Oversmoothing Degradation Analysis on Graph Neural Networks

Co-Supervised by: Francesco Leonardi

If you are interested in this topic or have further questions, do not hesitate to contact francesco.leonardi@unibe.ch.

Context

Graph Neural Networks (GNNs) are a powerful tool for processing graphs, but suffer from certain limitations, including oversmoothing. This phenomenon occurs when, by increasing the number of convolutions in the layers, node representations tend to become too similar to each other, losing vital local information. This can significantly impair the predictive capabilities of the model, particularly in the classification of nodes and graphs.

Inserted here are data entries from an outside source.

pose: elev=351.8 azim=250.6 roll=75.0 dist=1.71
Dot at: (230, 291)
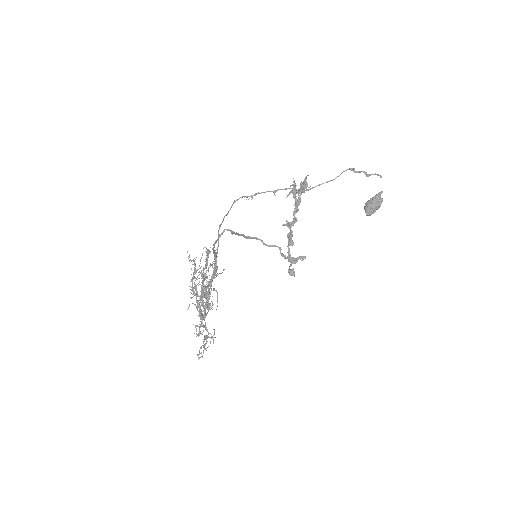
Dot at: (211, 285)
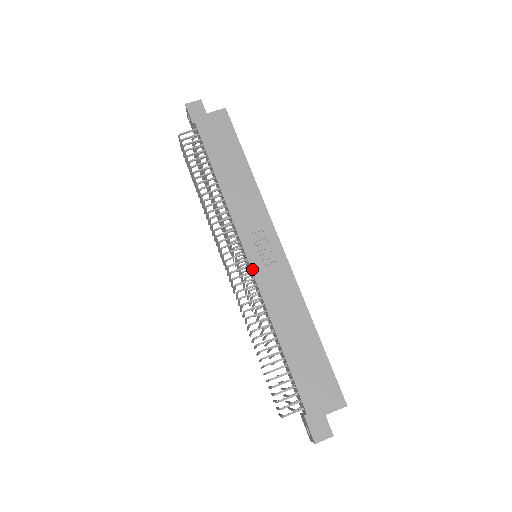
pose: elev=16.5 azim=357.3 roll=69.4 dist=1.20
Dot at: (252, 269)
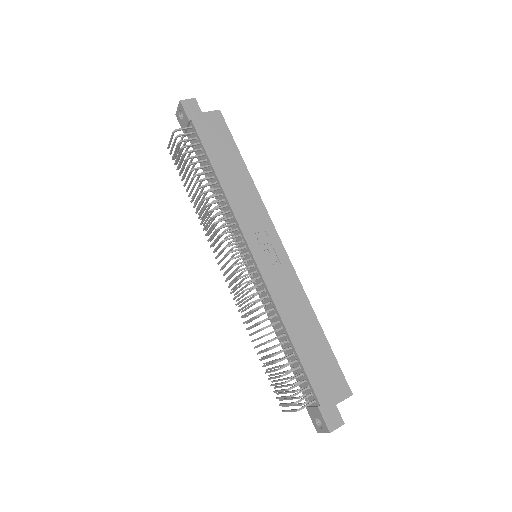
Dot at: (259, 268)
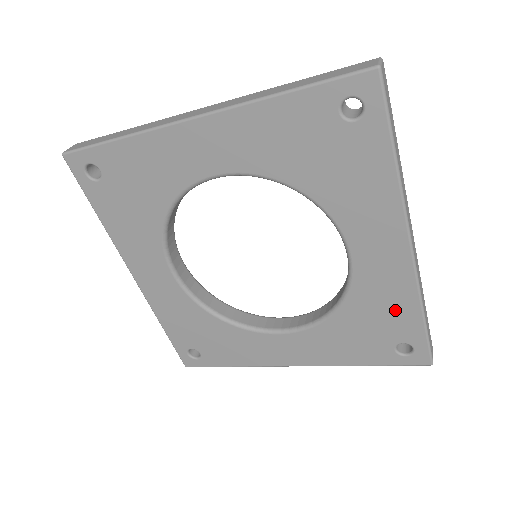
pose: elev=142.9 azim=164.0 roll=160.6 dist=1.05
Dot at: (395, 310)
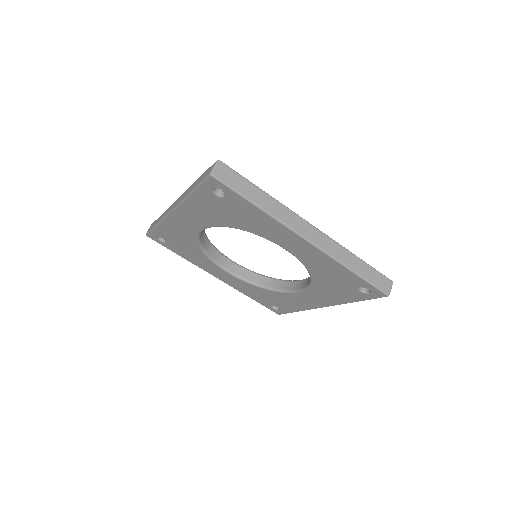
Dot at: (290, 305)
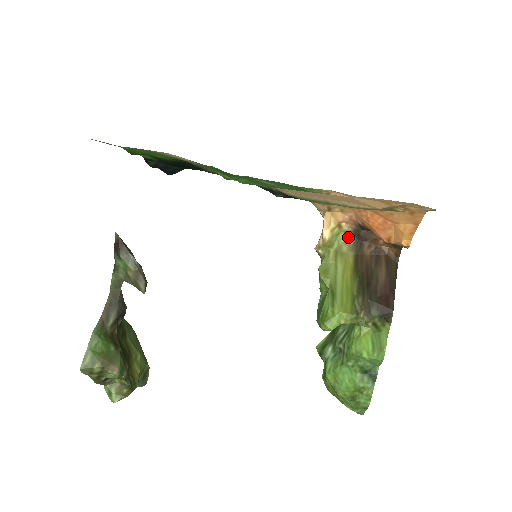
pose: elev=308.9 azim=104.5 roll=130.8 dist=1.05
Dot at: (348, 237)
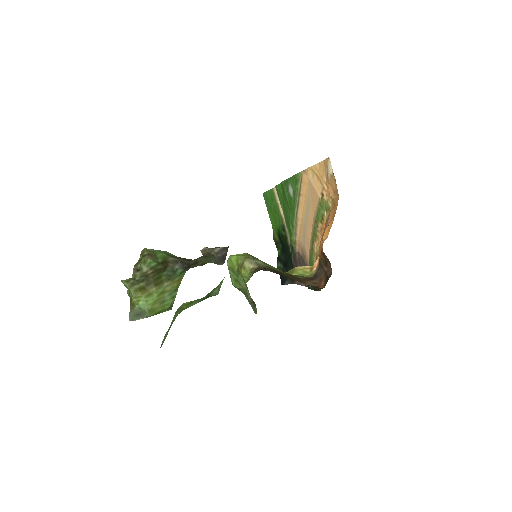
Dot at: occluded
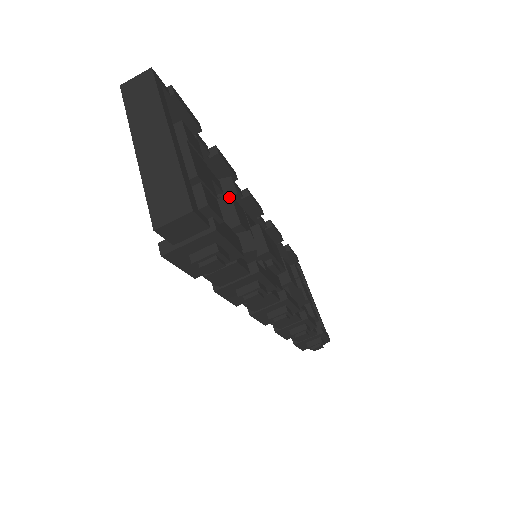
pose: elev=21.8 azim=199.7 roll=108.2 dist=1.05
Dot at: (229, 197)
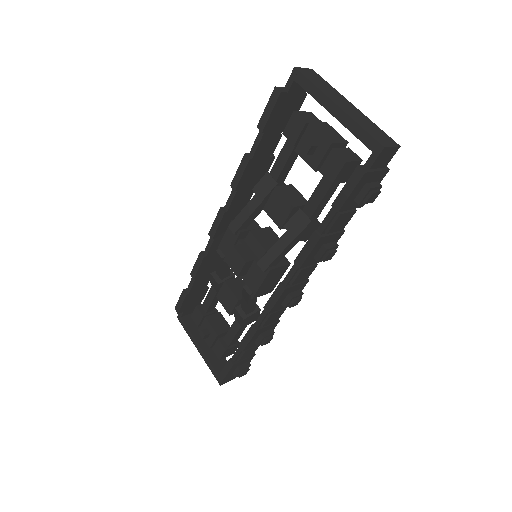
Dot at: (293, 186)
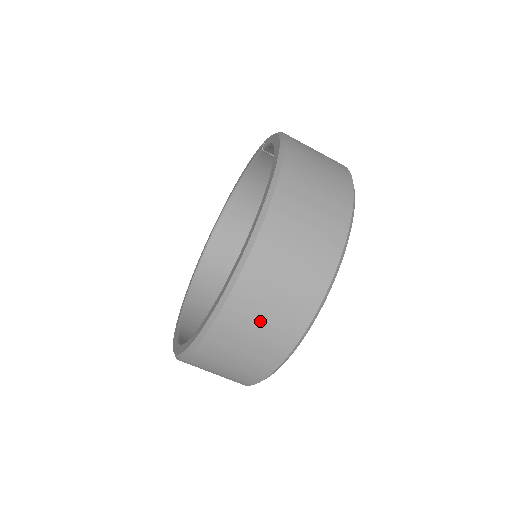
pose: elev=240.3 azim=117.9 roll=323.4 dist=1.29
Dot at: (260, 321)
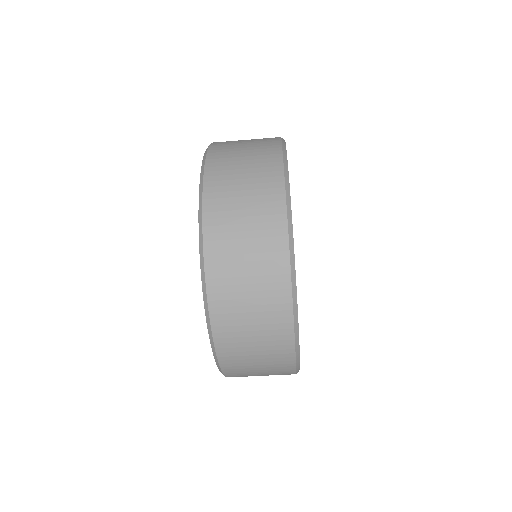
Dot at: (248, 318)
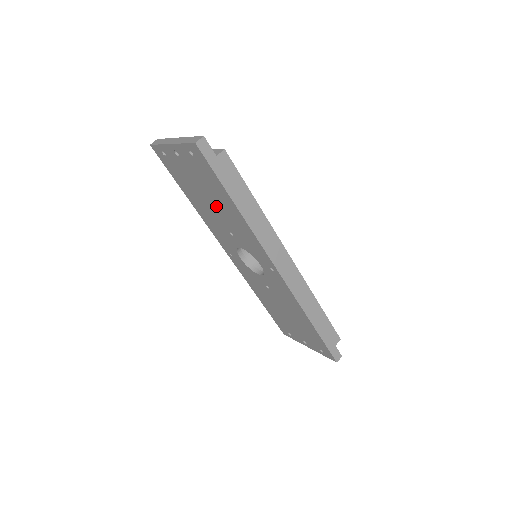
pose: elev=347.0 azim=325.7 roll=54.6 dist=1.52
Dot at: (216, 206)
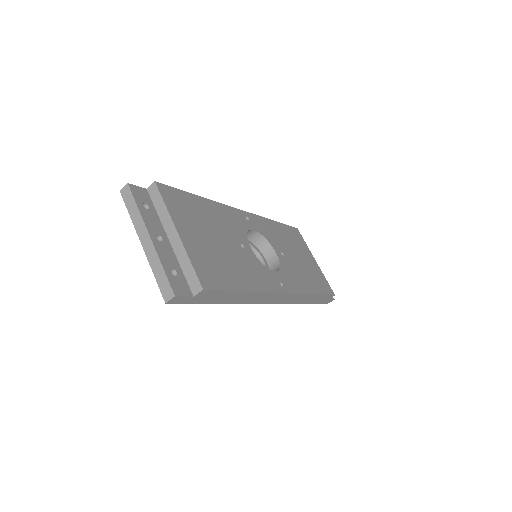
Dot at: occluded
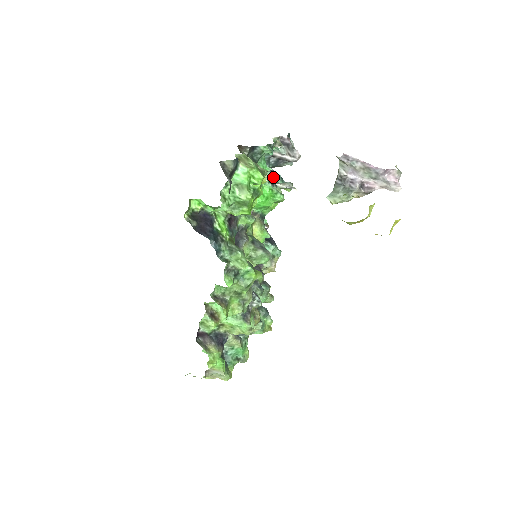
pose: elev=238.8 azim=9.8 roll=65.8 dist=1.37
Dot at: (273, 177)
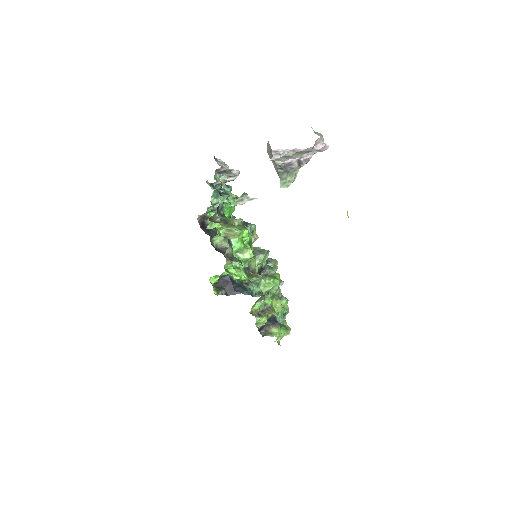
Dot at: (221, 191)
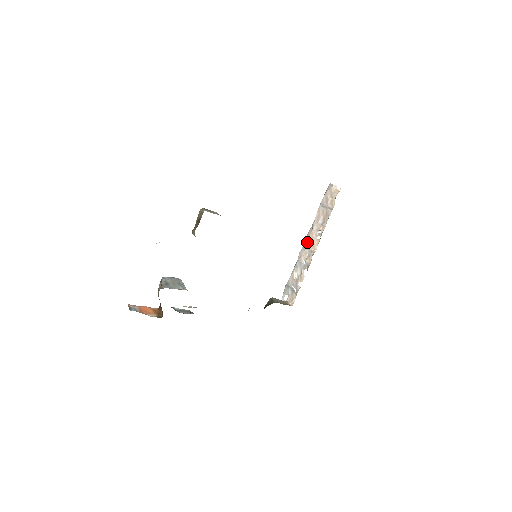
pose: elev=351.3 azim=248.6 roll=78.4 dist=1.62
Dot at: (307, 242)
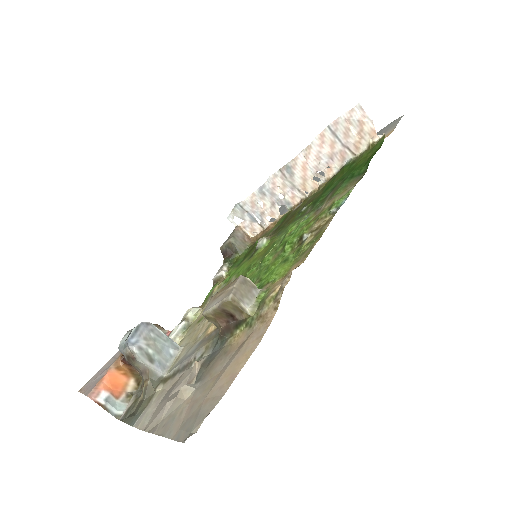
Dot at: (293, 176)
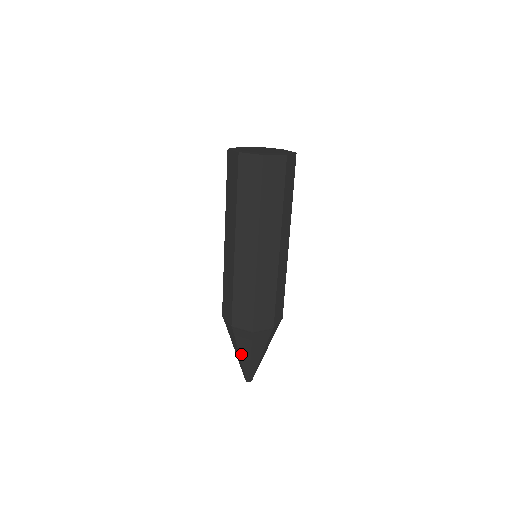
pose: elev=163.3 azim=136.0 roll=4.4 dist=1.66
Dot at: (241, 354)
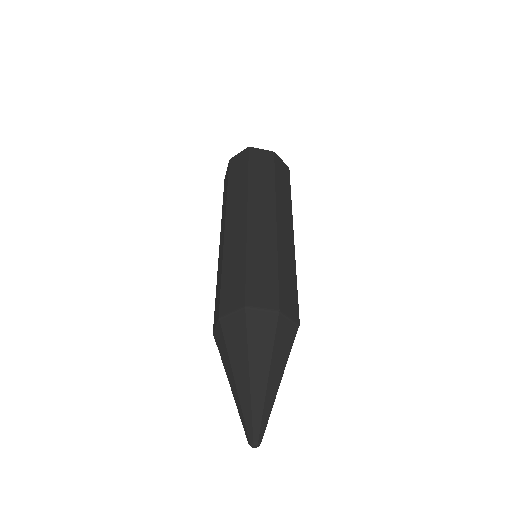
Dot at: (235, 372)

In recent years, several approaches have been proposed to address oversmoothing, including various types of layers and architecture modifications. These attempts aim to preserve local information in the graphs, but it is still unclear how each approach affects the degradation of the model’s predictive capabilities.

Goal(s)

The aim of this project is to analyse the impact of different layers of GNNs on the predictive capabilities of the model, both for node and graph classification. In particular, the study will seek to identify recurring patterns in performance degradation, caused by oversmoothing, in relation to the various layers and hyperparameters of GNNs.

Approach

  • How do the number of layers and network depth affect predictive performance in GNNs?
  • Does oversmoothing have the same impact on node classification as on graph classification?
  • Do different layers (e.g. GCN, GraphSAGE, GAT) have different vulnerabilities to oversmoothing?
  • Is it possible to identify specific patterns that correlate model performance with the degree of oversmoothing of node representations?

Methodology

To investigate these questions, various graph datasets will be used. The experimental approach involves:

  • The training of GNN models with different types of layers and architectures.
  • The evaluation of performance on nodes and graphs, using metrics such as accuracy and F1 score.
  • The analysis of oversmoothing by observing changes in node representations as the number of layers and network depth increases.
  • Experimentation with techniques to mitigate oversmoothing, such as residual connections (skip connections).

Required Skills

  • Good programming skills, with a preference for Python and PyTorch.
  • Mathematical Knowledge: Strong background in linear algebra (matrix operations, eigenvalues, SVD), differential calculus and statistics.
  • A bit of graph algorithms, knowledge on graph neural networks is appreciated.
  • Languages: Ability to work effectively in at least one of the following languages: English, French, Italian.